Chronique – Requin Chagrin.
Si vous faites partie de la poignée de lecteurs réguliers de ce blog, si vous fréquentez la page Facebook de Pop, Cultures & Cie, vous avez déjà entendu parler de Requin Chagrin, dernier avatar pop d’Objet Disque (qui dans le registre ‘mélodies mélancoliques et difficilement résistibles’ m’avait déjà personnellement gâté dès le 1er janvier avec le Précipitations de Rémi Parson). Sinon, et si malgré votre image et votre statut de fan indé vous n’avez pas peur des tubes, jetez donc une oreille à cet album où le panache fier et distingué du désenchantement fitzgéraldien côtoie l’amère et subtile valse des émotions de la comédie italienne vintage.
Mélange des genres, confusion des sentiments, la musique de Requin Chagrin est à la fois évidente, racée et attachante. Les guitares se promènent avec une grâce déterminée entre surprise-party sixties sous le soleil de la côte et défoulement adolescent dans un garage gris de la dernière partie du XXème siècle. La mélancolie est là sous les claviers euphoriques, la voix lointaine, distante comme l’écho (au sens propre) de nos émois incertains et chancelants. Une musique timide qui cède à la tentation de l’extérieur, de la rencontre, prend son élan avant de monter fièrement au front de nos émotions enfouies. Bien qu’éloigné musicalement, le premier album de Marion Brunetto (aperçue à la batterie des excellents Alphatra ou des Guillotines) et de ses trois compères (Grégoire Cagnat, Romain Mercier-Balaz et Yohann Dedy) me fait penser à La notte, la notte de Daho. Pour cet équilibre adolescent incertain et fragile entre les mélodies dansantes et les ballades mélancoliques, pour cette insouciance amoureuse qui bientôt se fracassera sur les rochers de la réalité quotidienne, pour cette ambiance de fin de saison : quand tout est encore possible, quand rien n’est définitif mais qu’on parle déjà au passé. Entre la nécessité d’avancer et l’irrésistible envie de refaire encore une fois le chemin dans l’autre sens.

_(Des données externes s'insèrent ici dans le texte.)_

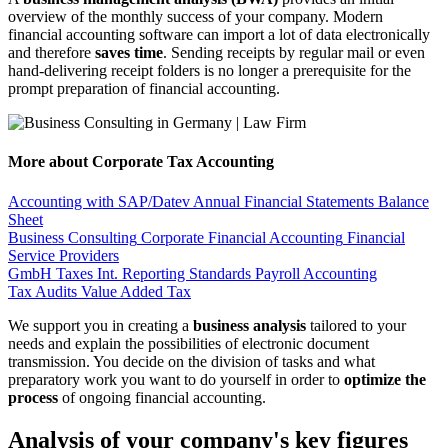
overview of the monthly success of your company. Modern
financial accounting software can import a lot of data electronically
and therefore
saves time
. Sending receipts by regular mail or even
hand-delivering receipt folders is no longer a prerequisite for the
prompt preparation of financial accounting.
More about Corporate Tax Accounting
Accounting with SAP/Datev
Annual Financial Statements
Balance
Sheet
Business Consulting
Corporate Financial Accounting
Financial
Service Providers
GmbH Taxes
Int. Reporting Standards
Payroll Accounting
Tax Audits
Value Added Tax
We support you in creating a
business analysis
tailored to your
needs and explain the possibilities of electronic document
transmission. You decide on the division of tasks and what
preparatory work you want to do yourself in order to
optimize the
process
of ongoing financial accounting.
Analysis of your company's key figures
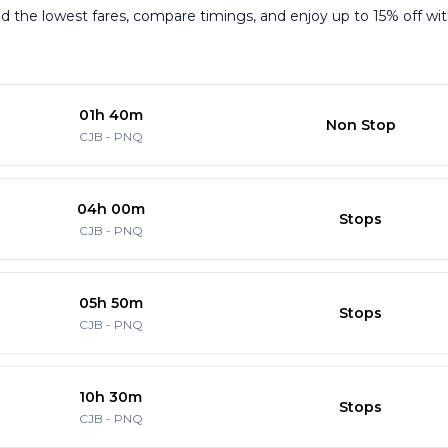
 the lowest fares, compare timings, and enjoy up to 15% off with 
01h 40m
Non Stop
CJB
-
PNQ
04h 00m
Stops
CJB
-
PNQ
05h 50m
Stops
CJB
-
PNQ
10h 30m
Stops
CJB
-
PNQ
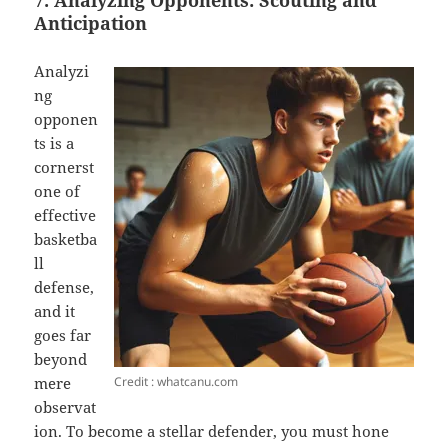
7. Analyzing Opponents: Scouting and
Anticipation
Analyzi
ng
opponen
ts is a
cornerst
one of
effective
basketba
ll
defense,
and it
goes far
beyond
Credit : whatcanu.com
mere
observat
ion. To become a stellar defender, you must hone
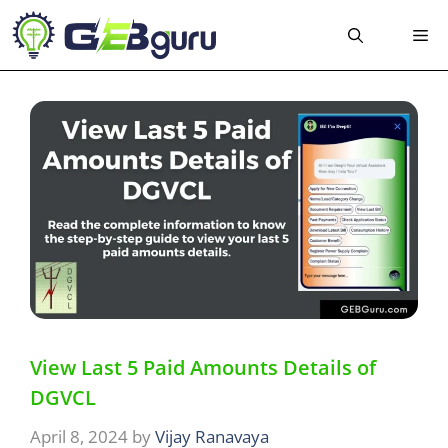
Skip
Me
to
content
View Last 5 Paid Amounts Details of
DGVCL
April 8, 2024
by
Vijay Ranavaya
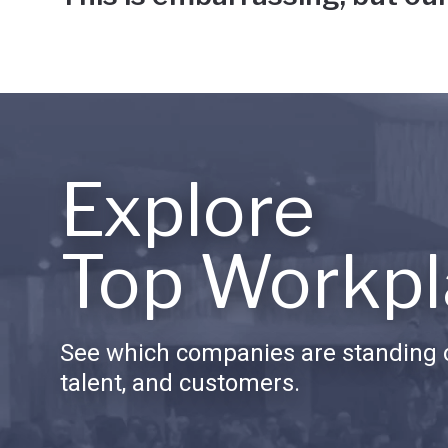
Explore
Top Workpl
See which companies are standing o
talent, and customers.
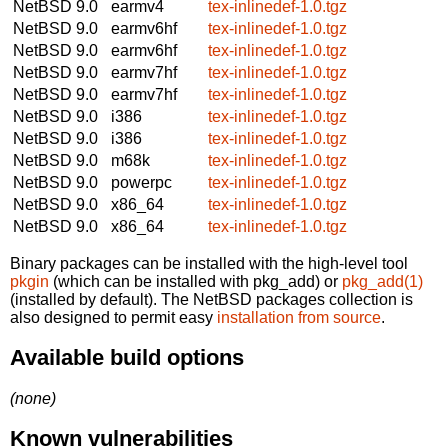
NetBSD 9.0
earmv4
tex-inlinedef-1.0.tgz
NetBSD 9.0
earmv6hf
tex-inlinedef-1.0.tgz
NetBSD 9.0
earmv6hf
tex-inlinedef-1.0.tgz
NetBSD 9.0
earmv7hf
tex-inlinedef-1.0.tgz
NetBSD 9.0
earmv7hf
tex-inlinedef-1.0.tgz
NetBSD 9.0
i386
tex-inlinedef-1.0.tgz
NetBSD 9.0
i386
tex-inlinedef-1.0.tgz
NetBSD 9.0
m68k
tex-inlinedef-1.0.tgz
NetBSD 9.0
powerpc
tex-inlinedef-1.0.tgz
NetBSD 9.0
x86_64
tex-inlinedef-1.0.tgz
NetBSD 9.0
x86_64
tex-inlinedef-1.0.tgz
Binary packages can be installed with the high-level tool
pkgin
(which can be installed with pkg_add) or
pkg_add(1)
(installed by default). The NetBSD packages collection is
also designed to permit easy
installation from source
.
Available build options
(none)
Known vulnerabilities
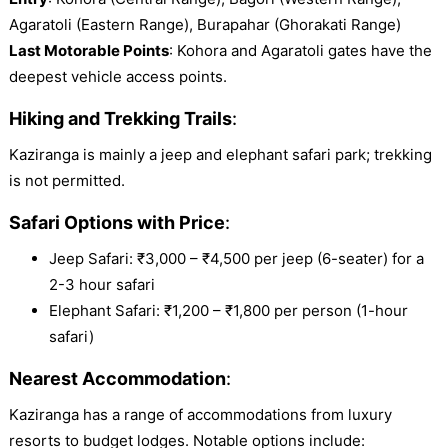
Agaratoli (Eastern Range), Burapahar (Ghorakati Range)
Last Motorable Points
: Kohora and Agaratoli gates have the
deepest vehicle access points.
Hiking and Trekking Trails
:
Kaziranga is mainly a jeep and elephant safari park; trekking
is not permitted.
Safari Options with Price
:
Jeep Safari: ₹3,000 – ₹4,500 per jeep (6-seater) for a
2-3 hour safari
Elephant Safari: ₹1,200 – ₹1,800 per person (1-hour
safari)
Nearest Accommodation
:
Kaziranga has a range of accommodations from luxury
resorts to budget lodges. Notable options include:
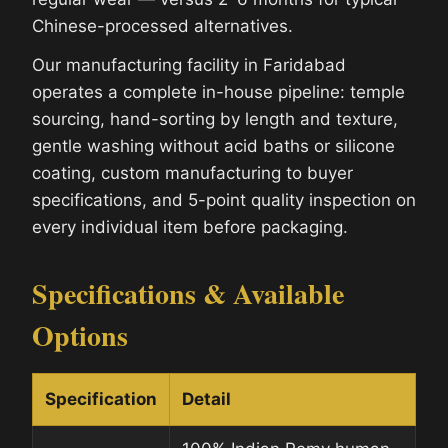
Chinese-processed alternatives.
Our manufacturing facility in Faridabad
operates a complete in-house pipeline: temple
sourcing, hand-sorting by length and texture,
gentle washing without acid baths or silicone
coating, custom manufacturing to buyer
specifications, and 5-point quality inspection on
every individual item before packaging.
Specifications & Available
Options
Specification
Detail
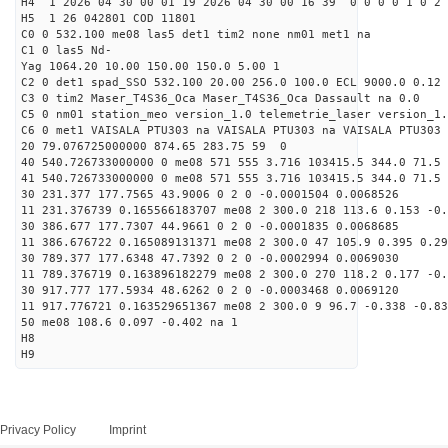
H4 1 2026 04 30 00 01 19 2026 04 30 00 16 39 0 0 0 0 1 0 2 
H5 1 26 042801 COD 11801
C0 0 532.100 me08 las5 det1 tim2 none nm01 met1 na
C1 0 las5 Nd-
Yag 1064.20 10.00 150.00 150.0 5.00 1
C2 0 det1 spad_SSO 532.100 20.00 256.0 100.0 ECL 9000.0 0.12 
C3 0 tim2 Maser_T4S36_Oca Maser_T4S36_Oca Dassault na 0.0
C5 0 nm01 station_meo version_1.0 telemetrie_laser version_1.
C6 0 met1 VAISALA PTU303 na VAISALA PTU303 na VAISALA PTU303 
20 79.076725000000 874.65 283.75 59 0
40 540.726733000000 0 me08 571 555 3.716 103415.5 344.0 71.5 
41 540.726733000000 0 me08 571 555 3.716 103415.5 344.0 71.5 
30 231.377 177.7565 43.9006 0 2 0 -0.0001504 0.0068526
11 231.376739 0.165566183707 me08 2 300.0 218 113.6 0.153 -0
30 386.677 177.7307 44.9661 0 2 0 -0.0001835 0.0068685
11 386.676722 0.165089131371 me08 2 300.0 47 105.9 0.395 0.2
30 789.377 177.6348 47.7392 0 2 0 -0.0002994 0.0069030
11 789.376719 0.163896182279 me08 2 300.0 270 118.2 0.177 -0
30 917.777 177.5934 48.6262 0 2 0 -0.0003468 0.0069120
11 917.776721 0.163529651367 me08 2 300.0 9 96.7 -0.338 -0.8
50 me08 108.6 0.097 -0.402 na 1
H8
H9
Privacy Policy
Imprint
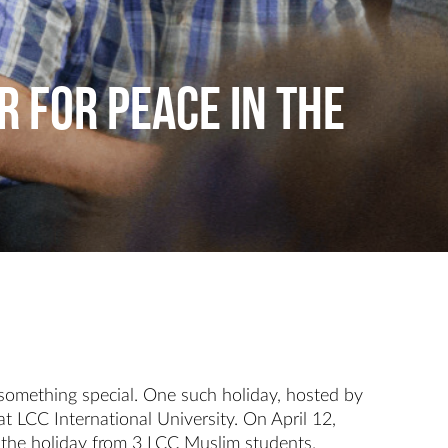
r for Peace in the
something special. One such holiday, hosted by
 LCC International University. On April 12,
 the holiday from 3 LCC Muslim students.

Porté par des tubes redoutables (Adélaïde, Le chagrin, …), ce premier album est une réussite indéniable, la bande son idéale d’un été indien sournois, reflet aguicheur de notre spleen ensoleillé, maitre des illusions d’une jeunesse éternelle. Malgré la conscience de l’inévitable descente, malgré l’intuition de la désillusion prochaine, continuer à cueillir des roses pour lui, pour elle. Retourner sur cette plage où subsistent encore les quelques traces de nos amours éphémères. S’enfoncer dans les sables émouvants de leur beauté en regardant le ciel se couvrir.